Haskell ways to the 3n+1 problem

functional programminghaskellprogramming practices

Here is a simple programming problem from SPOJ: http://www.spoj.com/problems/PROBTRES/.

Basically, you are asked to output the biggest Collatz cycle for numbers between i and j. (Collatz cycle of a number $n$ is the number of steps to eventually get from $n$ to 1.)

I have been looking for a Haskell way to solve the problem with comparative performance than that of Java or C++ (so as to fits in the allowed run-time limit). Although a simple Java solution that memoizes the cycle length of any already computed cycles will work, I haven't been successful at applying the idea to obtain a Haskell solution.

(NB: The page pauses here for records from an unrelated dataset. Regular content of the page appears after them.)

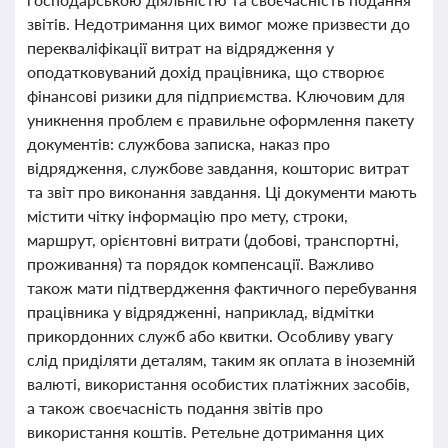
звітів. Недотримання цих вимог може призвести до
перекваліфікації витрат на відрядження у
оподатковуваний дохід працівника, що створює
фінансові ризики для підприємства. Ключовим для
уникнення проблем є правильне оформлення пакету
документів: службова записка, наказ про
відрядження, службове завдання, кошторис витрат
та звіт про виконання завдання. Ці документи мають
містити чітку інформацію про мету, строки,
маршрут, орієнтовні витрати (добові, транспортні,
проживання) та порядок компенсації. Важливо
також мати підтвердження фактичного перебування
працівника у відрядженні, наприклад, відмітки
прикордонних служб або квитки. Особливу увагу
слід приділяти деталям, таким як оплата в іноземній
валюті, використання особистих платіжних засобів,
а також своєчасність подання звітів про
використання коштів. Ретельне дотримання цих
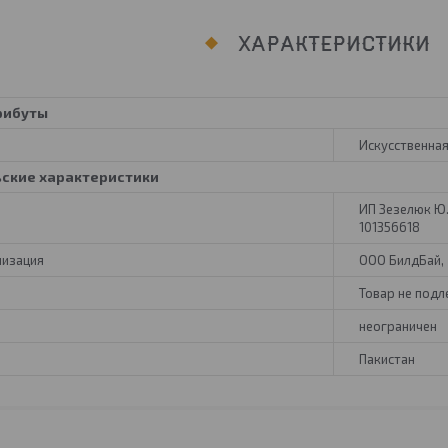
ХАРАКТЕРИСТИКИ
рибуты
Искусственна
ьские характеристики
ИП Зезелюк Ю.Г.
101356618
низация
ООО БилдБай, 2
Товар не под
неограничен
Пакистан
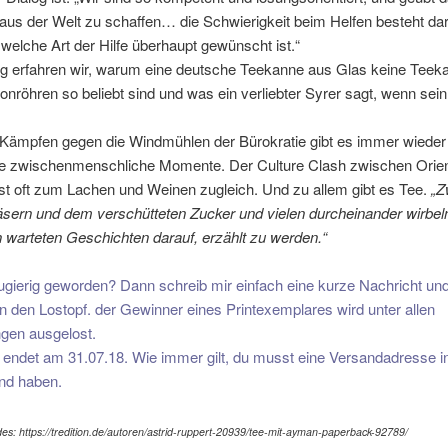
us der Welt zu schaffen… die Schwierigkeit beim Helfen besteht dar
welche Art der Hilfe überhaupt gewünscht ist.“
ig erfahren wir, warum eine deutsche Teekanne aus Glas keine Teeka
röhren so beliebt sind und was ein verliebter Syrer sagt, wenn sei
Kämpfen gegen die Windmühlen der Bürokratie gibt es immer wieder
e zwischenmenschliche Momente. Der Culture Clash zwischen Orie
st oft zum Lachen und Weinen zugleich. Und zu allem gibt es Tee.
„Z
äsern und dem verschütteten Zucker und vielen durcheinander wirbe
warteten Geschichten darauf, erzählt zu werden.“
ugierig geworden? Dann schreib mir einfach eine kurze Nachricht un
in den Lostopf. der Gewinner eines Printexemplares wird unter allen
gen ausgelost.
 endet am 31.07.18. Wie immer gilt, du musst eine Versandadresse i
nd haben.
des: https://tredition.de/autoren/astrid-ruppert-20939/tee-mit-ayman-paperback-92789/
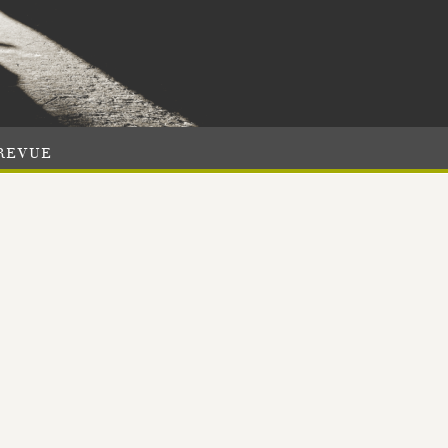
REVUE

I have tried the Data.Function.Memoize, as well as home-brewed log time memoization technique using the idea from this post: https://stackoverflow.com/questions/3208258/memoization-in-haskell. Unfortunately, memoization actually makes the computation of cycle(n) even slower. I believe the slow down comes from the overhead of the Haskell way. (I tried running with the compiled binary code, instead of interpreting.)

I also suspect that simply iterating numbers from i to j can be costly ($i,j\le10^6$). So I even tried precompute everything for the range query, using idea from http://blog.openendings.net/2013/10/range-trees-and-profiling-in-haskell.html. However, this still gives "Time Limit Exceeding" error.

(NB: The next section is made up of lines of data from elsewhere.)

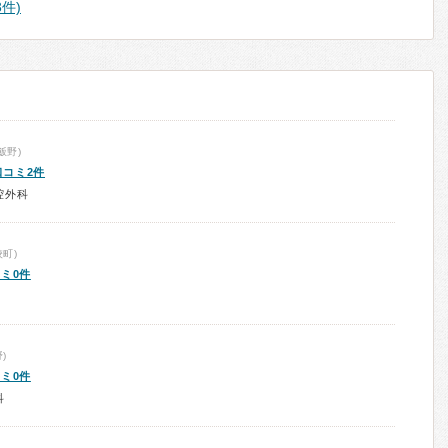
3件)
飯野)
口コミ2件
腔外科
町)
ミ0件
)
ミ0件
科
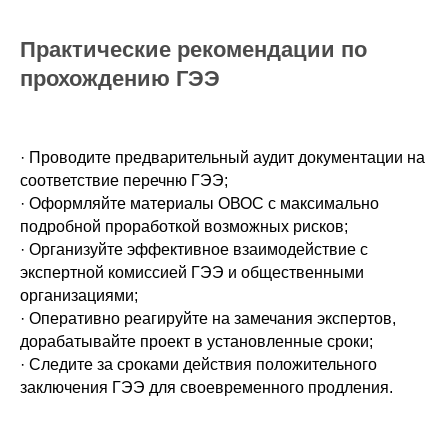
Практические рекомендации по
прохождению ГЭЭ
· Проводите предварительный аудит документации на
соответствие перечню ГЭЭ;
· Оформляйте материалы ОВОС с максимально
подробной проработкой возможных рисков;
· Организуйте эффективное взаимодействие с
экспертной комиссией ГЭЭ и общественными
организациями;
· Оперативно реагируйте на замечания экспертов,
дорабатывайте проект в установленные сроки;
· Следите за сроками действия положительного
заключения ГЭЭ для своевременного продления.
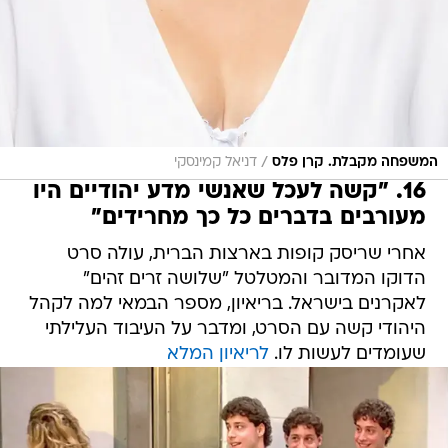
/
המשפחה מקבלת. קרן פלס
דניאל קמינסקי
16. "קשה לעכל שאנשי מדע יהודיים היו
מעורבים בדברים כל כך מחרידים"
אחרי שריסק קופות בארצות הברית, עולה סרט
הדוקו המדובר והמטלטל "שלושה זרים זהים"
לאקרנים בישראל. בריאיון, מספר הבמאי למה לקהל
היהודי קשה עם הסרט, ומדבר על העיבוד העלילתי
שעומדים לעשות לו.
לריאיון המלא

Can you help to inform a neat competitive Haskell program for this?

Best Answer

I'll answer in Scala, because my Haskell isn't as fresh, and so people will believe this is a general functional programming algorithm question. I'll stick to data structures and concepts that are readily transferable.

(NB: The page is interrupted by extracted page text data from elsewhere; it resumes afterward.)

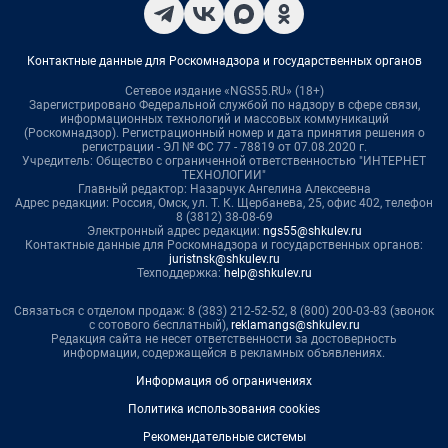
Контактные данные для Роскомнадзора и государственных органов
Сетевое издание «NGS55.RU» (18+)
Зарегистрировано Федеральной службой по надзору в сфере связи,
информационных технологий и массовых коммуникаций
(Роскомнадзор). Регистрационный номер и дата принятия решения о
регистрации - ЭЛ № ФС 77 - 78819 от 07.08.2020 г.
Учредитель: Общество с ограниченной ответственностью "ИНТЕРНЕТ
ТЕХНОЛОГИИ"
Главный редактор: Назарчук Ангелина Алексеевна
Адрес редакции: Россия, Омск, ул. Т. К. Щербанева, 25, офис 402, телефон
8 (3812) 38-08-69
Электронный адрес редакции:
ngs55@shkulev.ru
Контактные данные для Роскомнадзора и государственных органов:
juristnsk@shkulev.ru
Техподдержка:
help@shkulev.ru
Связаться с отделом продаж: 8 (383) 212-52-52, 8 (800) 200-03-83 (звонок
с сотового бесплатный),
reklamangs@shkulev.ru
Редакция сайта не несет ответственности за достоверность
информации, содержащейся в рекламных объявлениях.
Информация об ограничениях
Политика использования cookies
Рекомендательные системы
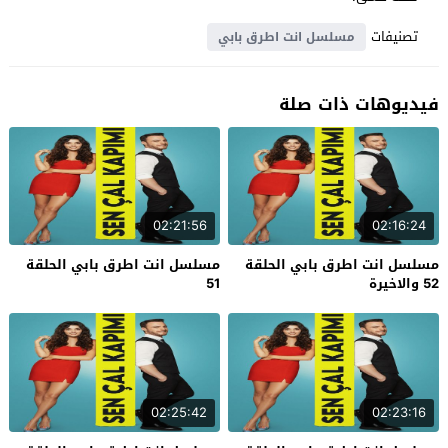
تصنيفات
مسلسل انت اطرق بابي
فيديوهات ذات صلة
02:21:56
02:16:24
مسلسل انت اطرق بابي الحلقة
مسلسل انت اطرق بابي الحلقة
52 والاخيرة
51
02:25:42
02:23:16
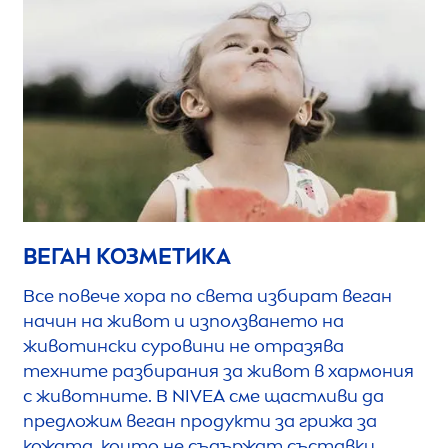
ВЕГАН КОЗМЕТИКА
Все повече хора по света избират веган
начин на живот и използването на
животински суровини не отразява
техните разбирания за живот в хармония
с животните. В
NIVEA
сме щастливи да
предложим веган продукти за грижа за
кожата, които не съдържат съставки,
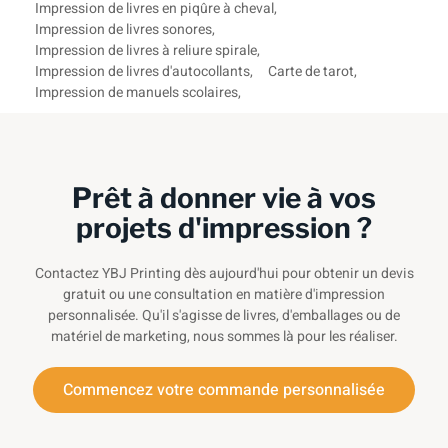
Impression de livres en piqûre à cheval
,
Impression de livres sonores
,
Impression de livres à reliure spirale
,
Impression de livres d'autocollants
,
Carte de tarot
,
Impression de manuels scolaires
,
Prêt à donner vie à vos
projets d'impression ?
Contactez YBJ Printing dès aujourd'hui pour obtenir un devis
gratuit ou une consultation en matière d'impression
personnalisée. Qu'il s'agisse de livres, d'emballages ou de
matériel de marketing, nous sommes là pour les réaliser.
Commencez votre commande personnalisée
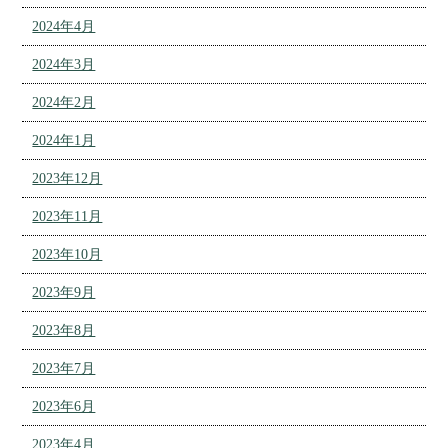
2024年4月
2024年3月
2024年2月
2024年1月
2023年12月
2023年11月
2023年10月
2023年9月
2023年8月
2023年7月
2023年6月
2023年4月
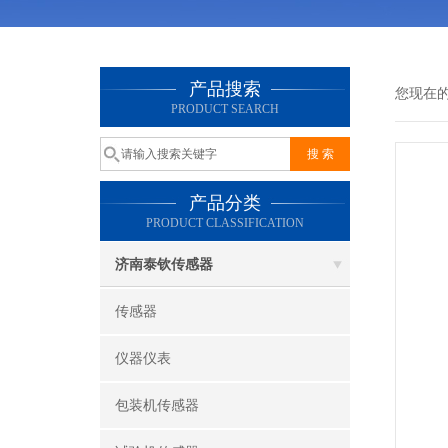
产品搜索
您现在
PRODUCT SEARCH
产品分类
PRODUCT CLASSIFICATION
济南泰钦传感器
传感器
仪器仪表
包装机传感器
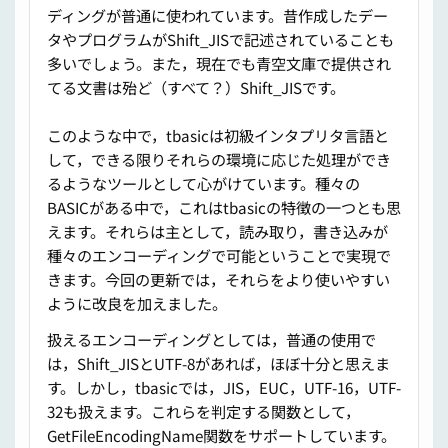
ディングが普通に使われています。昔作成したデー
タやプログラムがShift_JISで記述されていることも
多いでしょう。また，現在でも青空文庫で提供され
てる文書は殆ど（すべて？）Shift_JISです。
このような中で，tbasicは初級インタプリタ言語と
して，できる限りそれらの環境に応じた処理ができ
るようなツールとして心がけています。種々の
BASICがある中で，これはtbasicの特徴の一つとも思
えます。それらは主として，読み取り，書き込みが
種々のエンコーディングで可能ということで実現で
きます。今回の更新では，それらをより使いやすい
ように改良を加えました。
扱えるエンコーディングとしては，普通の使用で
は，Shift_JISとUTF-8があれば，ほぼ十分と思えま
す。しかし，tbasicでは，JIS，EUC，UTF-16，UTF-
32も扱えます。これらを判定する関数として，
GetFileEncodingName関数をサポートしています。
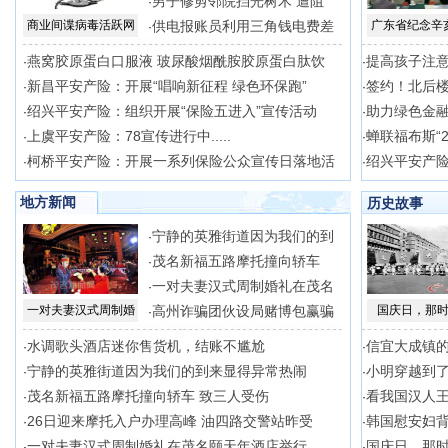
男子修剪邻院挡光树木 遭阻
·
商业间谍病毒活跃网
供电报账员利用三角钱电费差
广东省纪念辛
·
燕窝胶原蛋白口服液 玻尿酸烟酰胺胶原蛋白肽饮
提高孩子注意
·
·
新昌平安产险：开展“唱响新征程 绿色环保跑”
签约！北后
·
·
绍兴平安产险：组织开展“保险五进入”宣传活动
助力绿色金
·
·
上虞平安产险：78宣传进行中.....
蝉联福布斯“2
·
·
柯桥平安产险：开展一系列保险公众宣传日落地活
绍兴平安产
·
·
地方新闻
历史故事
宁静的英雅街道因为我们的到
·
茂名新福五路摩托撞向轿车
·
一对夫妻汉式周制婚礼在茂名
·
一对夫妻汉式周制婚
高州诈骗团伙设局赌博包赢骗
国庆日，那
·
水调歌头酒店迷你售货机，结账不尴尬
信宜大成镇
·
·
宁静的英雅街道因为我们的到来显得异常热闹
小明穿越到
·
·
茂名新福五路摩托撞向轿车 致三人受伤
看我国汉人
·
·
26日迎来摩托入户办理高峰 油四路交警站昨受
韩国慰安妇
·
·
一对夫妻汉式周制婚礼在茂名颐天年酒店举行
国庆日，那
·
·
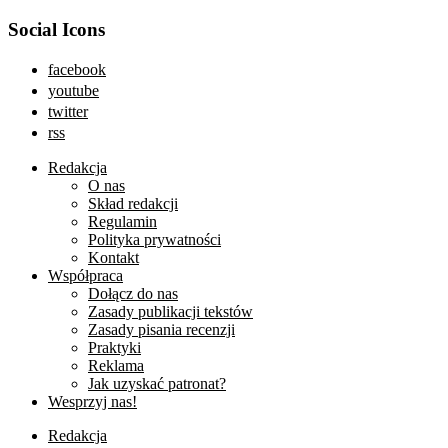
Social Icons
facebook
youtube
twitter
rss
Redakcja
O nas
Skład redakcji
Regulamin
Polityka prywatności
Kontakt
Współpraca
Dołącz do nas
Zasady publikacji tekstów
Zasady pisania recenzji
Praktyki
Reklama
Jak uzyskać patronat?
Wesprzyj nas!
Redakcja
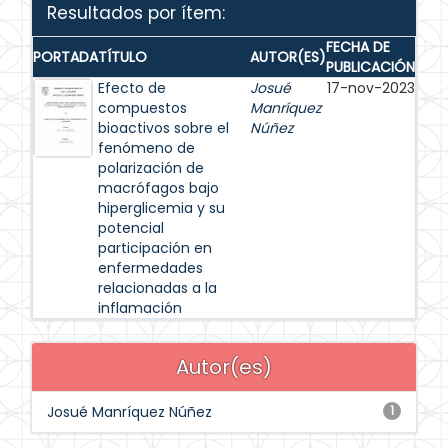
Resultados por ítem:
FECHA DE
PORTADA
TÍTULO
AUTOR(ES)
PUBLICACIÓN
Efecto de
Josué
17-nov-2023
compuestos
Manríquez
bioactivos sobre el
Núñez
fenómeno de
polarización de
macrófagos bajo
hiperglicemia y su
potencial
participación en
enfermedades
relacionadas a la
inflamación
Autor(es)
Josué Manríquez Núñez
1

We can start with a function that generates a collatz sequence, which is relatively straightforward, except for needing to pass the result as an argument to make it tail recursive:

def collatz(n: Int, result: List[Int] = List()): List[Int] = {
   if (n == 1) {
     1 :: result
   } else if ((n & 1) == 1) {
     collatz(3 * n + 1, n :: result)
   } else {
     collatz(n / 2, n :: result)
   }
 }

This actually puts the sequence in reverse order, but that's perfect for our next step, which is to store the lengths in a map:

def calculateLengths(sequence: List[Int], length: Int,
  lengths: Map[Int, Int]): Map[Int, Int] = sequence match {
    case Nil     => lengths
    case x :: xs => calculateLengths(xs, length + 1, lengths + ((x, length)))
}

You would call this with the answer from the first step, the initial length, and an empty map, like calculateLengths(collatz(22), 1, Map.empty)). This is how you memoize the result. Now we need to modify collatz to be able to use this:

def collatz(n: Int, lengths: Map[Int, Int], result: List[Int] = List()): (List[Int], Int) = {
  if (lengths contains n) {
     (result, lengths(n))
  } else if ((n & 1) == 1) {
    collatz(3 * n + 1, lengths, n :: result)
  } else {
    collatz(n / 2, lengths, n :: result)
  }
}

We eliminate the n == 1 check because we can just initialize the map with 1 -> 1, but we need to add 1 to the lengths we put in the map inside calculateLengths. It now also returns the memoized length where it stopped recursing, which we can use to initialize calculateLengths, like:

val initialMap = Map(1 -> 1)
val (result, length) = collatz(22, initialMap)
val newMap = calculateLengths(result, lengths, initialMap)

Now we have relatively efficient implementations of the pieces, we need to find a way to feed the results of the previous calculation into the input of the next calculation. This is called a fold, and looks like:

def iteration(lengths: Map[Int, Int], n: Int): Map[Int, Int] = {
  val (result, length) = collatz(n, lengths)
  calculateLengths(result, length, lengths)
}

val lengths = (1 to 10).foldLeft(Map(1 -> 1))(iteration)

Now to find the actual answer, we just need to filter the keys in the map between the given range, and find the max value, giving a final result of:

def answer(start: Int, finish: Int): Int = {
  val lengths = (start to finish).foldLeft(Map(1 -> 1))(iteration)
  lengths.filterKeys(x => x >= start && x <= finish).values.max
}

In my REPL for ranges of size 1000 or so, like the example input, the answer returns pretty much instantaneously.